▶ _Exercise instructions_
Go through the listing below and retype exactly the lines starting at the one with "Fig. 3 The architecture" and ending at the one with "TABLE 1 | Compounds", skipping pictures.

Records for this task section start

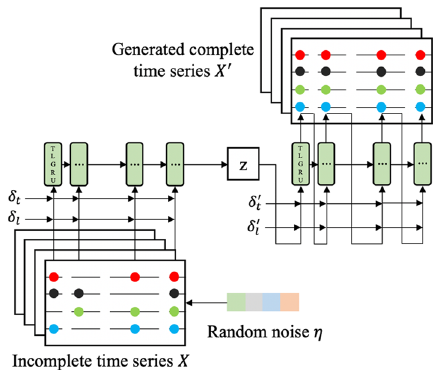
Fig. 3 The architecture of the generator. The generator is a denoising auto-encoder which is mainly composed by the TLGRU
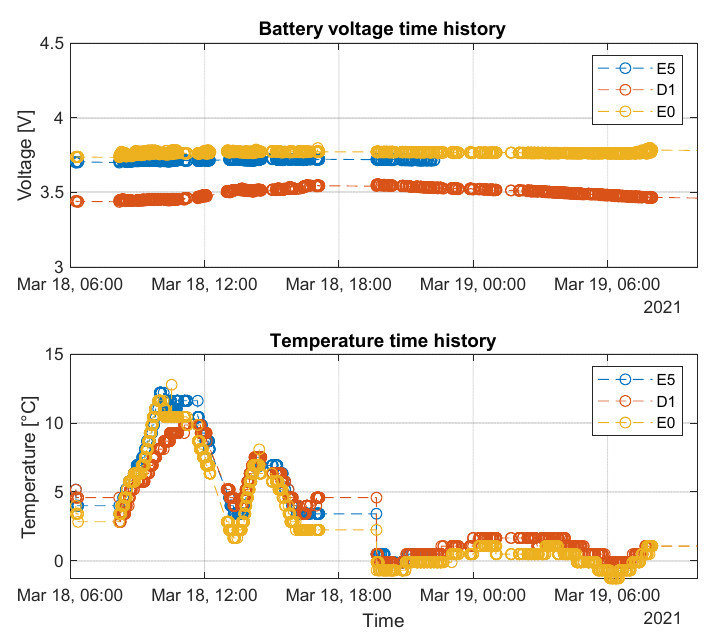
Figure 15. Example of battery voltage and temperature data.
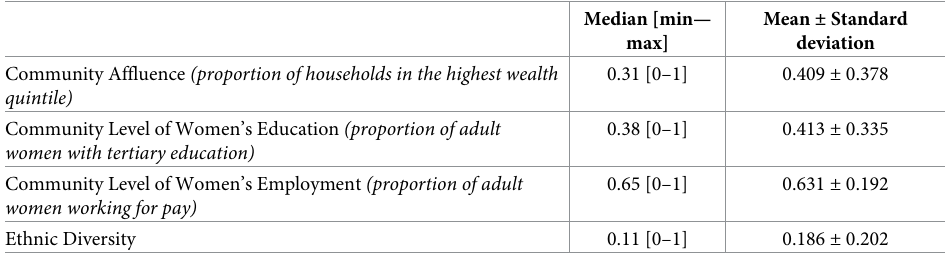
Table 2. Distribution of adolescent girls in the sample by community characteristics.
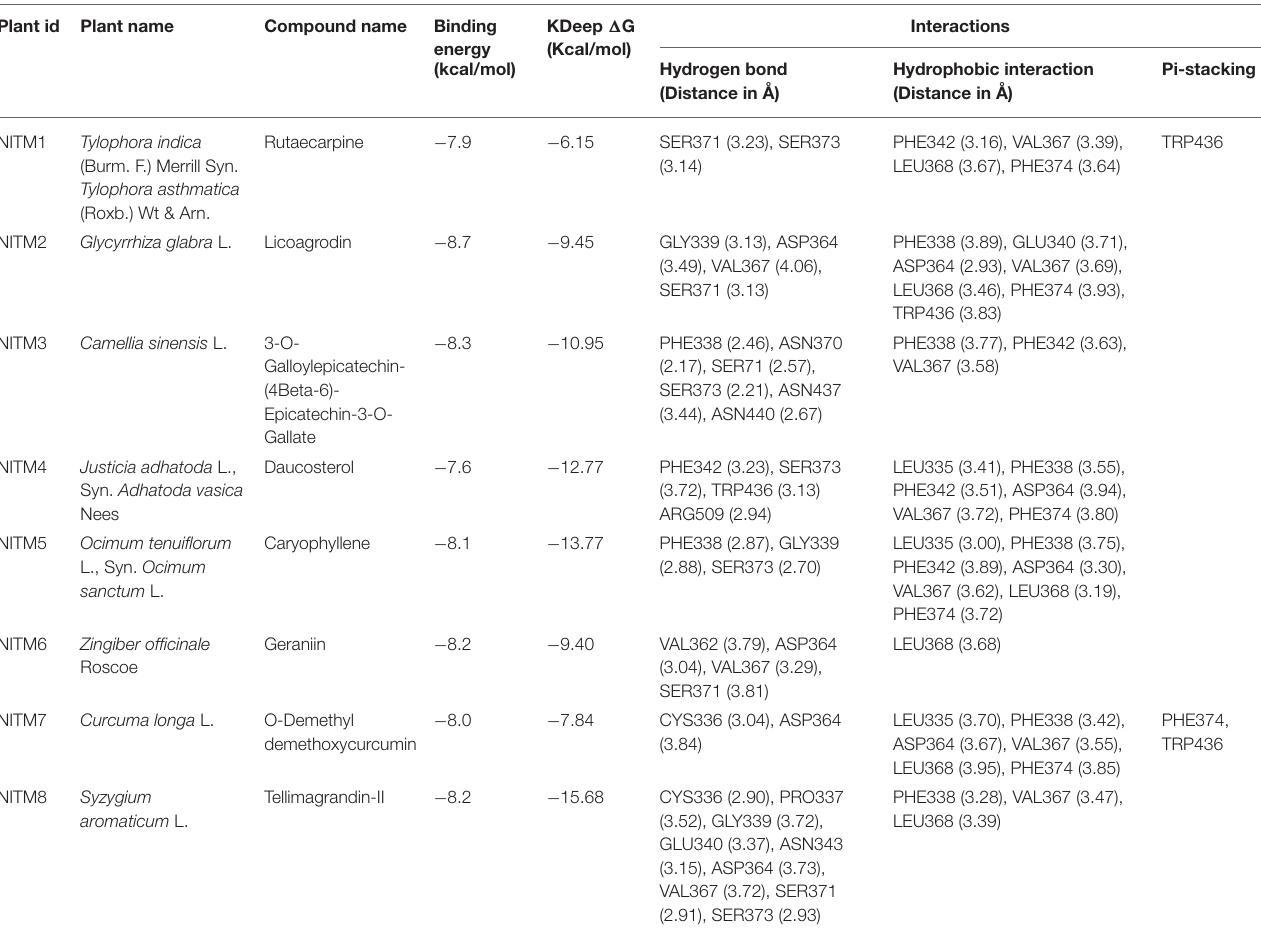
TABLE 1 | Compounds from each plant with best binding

Records for this task section end
Records for this task section start

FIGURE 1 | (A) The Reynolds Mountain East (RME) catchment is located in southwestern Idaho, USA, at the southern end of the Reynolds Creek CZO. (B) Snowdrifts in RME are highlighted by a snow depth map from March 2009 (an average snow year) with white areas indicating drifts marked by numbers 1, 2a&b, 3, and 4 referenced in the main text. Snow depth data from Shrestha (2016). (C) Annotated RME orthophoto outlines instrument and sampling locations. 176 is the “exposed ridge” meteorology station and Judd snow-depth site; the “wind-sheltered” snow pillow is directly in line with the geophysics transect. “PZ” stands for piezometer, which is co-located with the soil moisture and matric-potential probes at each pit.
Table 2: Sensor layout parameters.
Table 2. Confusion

Records for this task section end

▶ _Response area_
Fig. 3 The architecture of the generator. The generator is a denoising auto-encoder which is mainly composed by the TLGRU
Figure 15. Example of battery voltage and temperature data.
Table 2. Distribution of adolescent girls in the sample by community characteristics.
TABLE 1 | Compounds from each plant with best binding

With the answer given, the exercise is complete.